[Entries taken from a collection]
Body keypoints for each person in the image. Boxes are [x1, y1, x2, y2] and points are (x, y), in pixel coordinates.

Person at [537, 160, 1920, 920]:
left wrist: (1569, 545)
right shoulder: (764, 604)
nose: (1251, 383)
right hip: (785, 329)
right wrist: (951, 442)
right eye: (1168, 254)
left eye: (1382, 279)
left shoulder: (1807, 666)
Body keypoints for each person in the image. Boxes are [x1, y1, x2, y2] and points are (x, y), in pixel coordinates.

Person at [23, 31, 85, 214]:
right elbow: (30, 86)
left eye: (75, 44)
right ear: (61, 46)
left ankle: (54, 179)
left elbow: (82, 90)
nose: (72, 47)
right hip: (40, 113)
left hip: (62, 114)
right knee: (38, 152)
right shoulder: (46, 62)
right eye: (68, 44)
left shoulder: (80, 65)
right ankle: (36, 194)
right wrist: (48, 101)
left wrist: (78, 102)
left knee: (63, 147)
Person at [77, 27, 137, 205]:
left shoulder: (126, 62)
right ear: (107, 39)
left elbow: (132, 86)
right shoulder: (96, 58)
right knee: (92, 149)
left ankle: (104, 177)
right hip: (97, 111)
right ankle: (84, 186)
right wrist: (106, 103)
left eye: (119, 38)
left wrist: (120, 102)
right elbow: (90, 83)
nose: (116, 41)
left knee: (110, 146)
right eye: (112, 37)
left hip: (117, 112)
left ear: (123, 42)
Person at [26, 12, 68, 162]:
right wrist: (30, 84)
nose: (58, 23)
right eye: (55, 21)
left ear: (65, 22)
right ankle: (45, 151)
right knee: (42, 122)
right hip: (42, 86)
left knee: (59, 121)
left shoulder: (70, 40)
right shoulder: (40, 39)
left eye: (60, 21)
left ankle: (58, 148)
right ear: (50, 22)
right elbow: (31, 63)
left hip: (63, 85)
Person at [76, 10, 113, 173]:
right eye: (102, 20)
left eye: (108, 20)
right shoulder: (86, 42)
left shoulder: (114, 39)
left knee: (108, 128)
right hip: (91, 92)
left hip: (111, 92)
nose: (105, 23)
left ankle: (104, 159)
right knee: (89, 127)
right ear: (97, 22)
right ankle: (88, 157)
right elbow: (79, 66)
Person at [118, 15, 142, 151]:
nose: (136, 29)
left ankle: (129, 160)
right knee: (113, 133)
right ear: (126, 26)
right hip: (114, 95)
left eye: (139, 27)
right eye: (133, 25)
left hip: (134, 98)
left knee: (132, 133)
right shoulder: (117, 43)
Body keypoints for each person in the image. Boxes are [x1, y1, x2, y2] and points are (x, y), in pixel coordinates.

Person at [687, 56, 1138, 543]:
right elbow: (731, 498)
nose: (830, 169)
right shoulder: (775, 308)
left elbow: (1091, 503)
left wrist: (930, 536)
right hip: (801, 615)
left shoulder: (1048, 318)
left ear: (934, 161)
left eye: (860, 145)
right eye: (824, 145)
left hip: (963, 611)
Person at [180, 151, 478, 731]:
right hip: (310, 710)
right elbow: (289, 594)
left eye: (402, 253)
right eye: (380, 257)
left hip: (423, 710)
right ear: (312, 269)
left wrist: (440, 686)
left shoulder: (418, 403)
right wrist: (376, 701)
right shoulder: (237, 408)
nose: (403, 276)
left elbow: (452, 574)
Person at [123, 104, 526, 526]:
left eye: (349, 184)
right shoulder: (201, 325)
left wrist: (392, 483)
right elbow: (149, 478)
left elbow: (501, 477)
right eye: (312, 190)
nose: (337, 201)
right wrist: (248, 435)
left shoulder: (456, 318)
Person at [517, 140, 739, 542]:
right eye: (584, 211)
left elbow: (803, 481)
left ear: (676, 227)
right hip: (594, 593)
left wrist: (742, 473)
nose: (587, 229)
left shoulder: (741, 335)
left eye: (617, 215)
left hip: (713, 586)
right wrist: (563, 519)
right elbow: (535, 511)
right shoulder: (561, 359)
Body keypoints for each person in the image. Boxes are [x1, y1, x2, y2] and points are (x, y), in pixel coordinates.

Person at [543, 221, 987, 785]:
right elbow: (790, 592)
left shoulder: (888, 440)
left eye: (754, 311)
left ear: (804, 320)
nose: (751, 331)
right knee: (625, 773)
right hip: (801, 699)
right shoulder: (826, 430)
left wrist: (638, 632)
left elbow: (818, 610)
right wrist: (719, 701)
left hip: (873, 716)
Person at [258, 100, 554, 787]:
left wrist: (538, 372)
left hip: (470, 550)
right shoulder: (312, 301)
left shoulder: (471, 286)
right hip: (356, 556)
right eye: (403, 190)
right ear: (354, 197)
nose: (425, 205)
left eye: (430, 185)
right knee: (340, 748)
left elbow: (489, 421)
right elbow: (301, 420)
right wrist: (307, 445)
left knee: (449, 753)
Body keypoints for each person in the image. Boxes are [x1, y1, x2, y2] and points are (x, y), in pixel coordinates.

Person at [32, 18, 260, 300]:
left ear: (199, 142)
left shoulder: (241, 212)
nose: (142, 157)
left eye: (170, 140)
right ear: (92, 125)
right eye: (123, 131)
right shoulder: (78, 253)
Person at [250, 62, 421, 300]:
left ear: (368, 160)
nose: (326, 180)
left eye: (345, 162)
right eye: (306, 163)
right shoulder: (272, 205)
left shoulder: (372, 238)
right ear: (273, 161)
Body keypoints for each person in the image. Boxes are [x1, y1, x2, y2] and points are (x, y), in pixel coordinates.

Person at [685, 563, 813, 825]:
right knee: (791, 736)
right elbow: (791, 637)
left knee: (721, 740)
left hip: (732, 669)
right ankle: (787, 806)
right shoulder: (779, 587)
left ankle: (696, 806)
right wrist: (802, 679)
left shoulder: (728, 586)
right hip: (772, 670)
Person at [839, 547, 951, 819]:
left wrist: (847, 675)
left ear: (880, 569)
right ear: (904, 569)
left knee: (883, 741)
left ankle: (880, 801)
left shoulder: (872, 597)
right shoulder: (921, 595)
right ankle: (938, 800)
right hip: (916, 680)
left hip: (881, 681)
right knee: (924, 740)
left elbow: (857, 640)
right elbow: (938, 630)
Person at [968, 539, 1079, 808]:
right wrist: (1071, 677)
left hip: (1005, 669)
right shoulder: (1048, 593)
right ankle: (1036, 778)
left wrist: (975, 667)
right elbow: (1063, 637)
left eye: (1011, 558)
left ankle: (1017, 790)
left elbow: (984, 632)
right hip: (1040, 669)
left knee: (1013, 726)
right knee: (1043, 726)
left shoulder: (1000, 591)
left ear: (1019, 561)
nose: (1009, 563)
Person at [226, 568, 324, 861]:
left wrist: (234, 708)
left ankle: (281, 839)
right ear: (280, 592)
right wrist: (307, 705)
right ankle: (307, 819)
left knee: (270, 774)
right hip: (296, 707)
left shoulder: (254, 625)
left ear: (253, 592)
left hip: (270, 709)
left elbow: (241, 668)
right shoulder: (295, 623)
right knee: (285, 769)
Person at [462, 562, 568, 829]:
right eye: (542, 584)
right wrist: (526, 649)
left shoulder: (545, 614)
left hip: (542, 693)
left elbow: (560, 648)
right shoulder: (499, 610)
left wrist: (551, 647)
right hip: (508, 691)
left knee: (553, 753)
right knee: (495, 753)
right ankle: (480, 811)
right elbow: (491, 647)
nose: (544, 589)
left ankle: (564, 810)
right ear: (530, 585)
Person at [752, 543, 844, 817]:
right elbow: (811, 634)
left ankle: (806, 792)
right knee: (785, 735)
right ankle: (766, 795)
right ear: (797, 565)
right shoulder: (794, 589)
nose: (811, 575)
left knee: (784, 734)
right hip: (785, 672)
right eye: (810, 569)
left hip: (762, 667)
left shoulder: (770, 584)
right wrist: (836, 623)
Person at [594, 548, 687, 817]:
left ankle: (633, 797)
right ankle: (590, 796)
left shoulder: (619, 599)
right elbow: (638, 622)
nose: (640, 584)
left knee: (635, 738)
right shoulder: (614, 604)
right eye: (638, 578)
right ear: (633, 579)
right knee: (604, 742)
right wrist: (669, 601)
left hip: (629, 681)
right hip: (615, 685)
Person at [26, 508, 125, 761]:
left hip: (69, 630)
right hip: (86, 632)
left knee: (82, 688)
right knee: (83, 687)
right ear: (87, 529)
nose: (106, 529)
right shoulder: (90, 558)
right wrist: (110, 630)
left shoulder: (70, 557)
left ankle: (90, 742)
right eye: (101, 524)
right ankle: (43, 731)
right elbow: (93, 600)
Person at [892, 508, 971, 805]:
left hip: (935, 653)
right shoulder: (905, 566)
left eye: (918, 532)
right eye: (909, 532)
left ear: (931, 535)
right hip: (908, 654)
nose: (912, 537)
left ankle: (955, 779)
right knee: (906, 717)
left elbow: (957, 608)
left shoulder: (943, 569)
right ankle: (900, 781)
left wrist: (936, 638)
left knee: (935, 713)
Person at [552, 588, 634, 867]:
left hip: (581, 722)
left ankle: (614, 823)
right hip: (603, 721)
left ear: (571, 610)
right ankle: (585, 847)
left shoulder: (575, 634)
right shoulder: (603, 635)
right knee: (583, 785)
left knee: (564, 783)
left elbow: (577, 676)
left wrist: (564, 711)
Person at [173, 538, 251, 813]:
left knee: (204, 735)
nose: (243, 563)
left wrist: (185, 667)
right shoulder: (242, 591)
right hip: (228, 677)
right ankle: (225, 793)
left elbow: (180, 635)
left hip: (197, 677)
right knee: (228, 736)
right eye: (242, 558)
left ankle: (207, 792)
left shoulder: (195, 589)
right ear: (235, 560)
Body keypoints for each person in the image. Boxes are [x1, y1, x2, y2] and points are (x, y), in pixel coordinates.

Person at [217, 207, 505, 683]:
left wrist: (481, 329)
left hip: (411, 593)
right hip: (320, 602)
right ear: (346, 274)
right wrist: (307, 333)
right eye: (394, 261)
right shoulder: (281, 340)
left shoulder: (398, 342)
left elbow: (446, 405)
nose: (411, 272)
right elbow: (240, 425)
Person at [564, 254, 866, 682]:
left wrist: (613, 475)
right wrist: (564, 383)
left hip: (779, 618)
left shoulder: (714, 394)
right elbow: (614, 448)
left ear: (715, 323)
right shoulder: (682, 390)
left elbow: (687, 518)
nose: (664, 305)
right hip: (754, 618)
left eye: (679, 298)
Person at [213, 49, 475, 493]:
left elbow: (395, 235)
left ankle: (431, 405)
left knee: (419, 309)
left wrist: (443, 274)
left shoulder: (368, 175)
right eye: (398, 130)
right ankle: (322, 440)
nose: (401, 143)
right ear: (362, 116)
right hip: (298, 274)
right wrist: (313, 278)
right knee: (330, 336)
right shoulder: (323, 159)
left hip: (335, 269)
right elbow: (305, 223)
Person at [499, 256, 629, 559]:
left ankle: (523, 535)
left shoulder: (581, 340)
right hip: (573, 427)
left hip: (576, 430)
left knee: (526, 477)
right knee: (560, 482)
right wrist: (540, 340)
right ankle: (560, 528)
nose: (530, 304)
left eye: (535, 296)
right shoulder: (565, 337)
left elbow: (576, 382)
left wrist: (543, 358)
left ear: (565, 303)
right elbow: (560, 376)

» TASK PROMPT:
The reply should consist solely of the lines above from the one that has "right shoulder: (312, 301)" through the one that has "right hip: (296, 707)", reproduced exactly.

» EXERCISE OUTPUT:
right shoulder: (312, 301)
left shoulder: (471, 286)
right hip: (356, 556)
right eye: (403, 190)
right ear: (354, 197)
nose: (425, 205)
left eye: (430, 185)
right knee: (340, 748)
left elbow: (489, 421)
right elbow: (301, 420)
right wrist: (307, 445)
left knee: (449, 753)
Body keypoints for each person in the image. Boxes are [x1, y1, x2, y2] and points are (x, y), in pixel coordinates.

Person at [32, 18, 260, 300]:
left ear: (199, 142)
left shoulder: (241, 212)
nose: (142, 157)
left eye: (170, 140)
right ear: (92, 125)
right eye: (123, 131)
right shoulder: (78, 253)
Person at [250, 62, 421, 300]:
left ear: (368, 160)
nose: (326, 180)
left eye: (345, 162)
right eye: (306, 163)
right shoulder: (272, 205)
left shoulder: (372, 238)
right ear: (273, 161)
Body keypoints for each person in the image. Boxes are [x1, y1, x2, y2] and points are (x, y), in pixel coordinates.

Person at [685, 563, 813, 825]:
right knee: (791, 736)
right elbow: (791, 637)
left knee: (721, 740)
left hip: (732, 669)
right ankle: (787, 806)
right shoulder: (779, 587)
left ankle: (696, 806)
right wrist: (802, 679)
left shoulder: (728, 586)
right hip: (772, 670)
Person at [839, 547, 951, 819]:
left wrist: (847, 675)
left ear: (880, 569)
right ear: (904, 569)
left knee: (883, 741)
left ankle: (880, 801)
left shoulder: (872, 597)
right shoulder: (921, 595)
right ankle: (938, 800)
right hip: (916, 680)
left hip: (881, 681)
right knee: (924, 740)
left elbow: (857, 640)
right elbow: (938, 630)
Person at [968, 539, 1079, 808]:
right wrist: (1071, 677)
left hip: (1005, 669)
right shoulder: (1048, 593)
right ankle: (1036, 778)
left wrist: (975, 667)
right elbow: (1063, 637)
left eye: (1011, 558)
left ankle: (1017, 790)
left elbow: (984, 632)
right hip: (1040, 669)
left knee: (1013, 726)
right knee: (1043, 726)
left shoulder: (1000, 591)
left ear: (1019, 561)
nose: (1009, 563)
Person at [226, 568, 324, 861]:
left wrist: (234, 708)
left ankle: (281, 839)
right ear: (280, 592)
right wrist: (307, 705)
right ankle: (307, 819)
left knee: (270, 774)
right hip: (296, 707)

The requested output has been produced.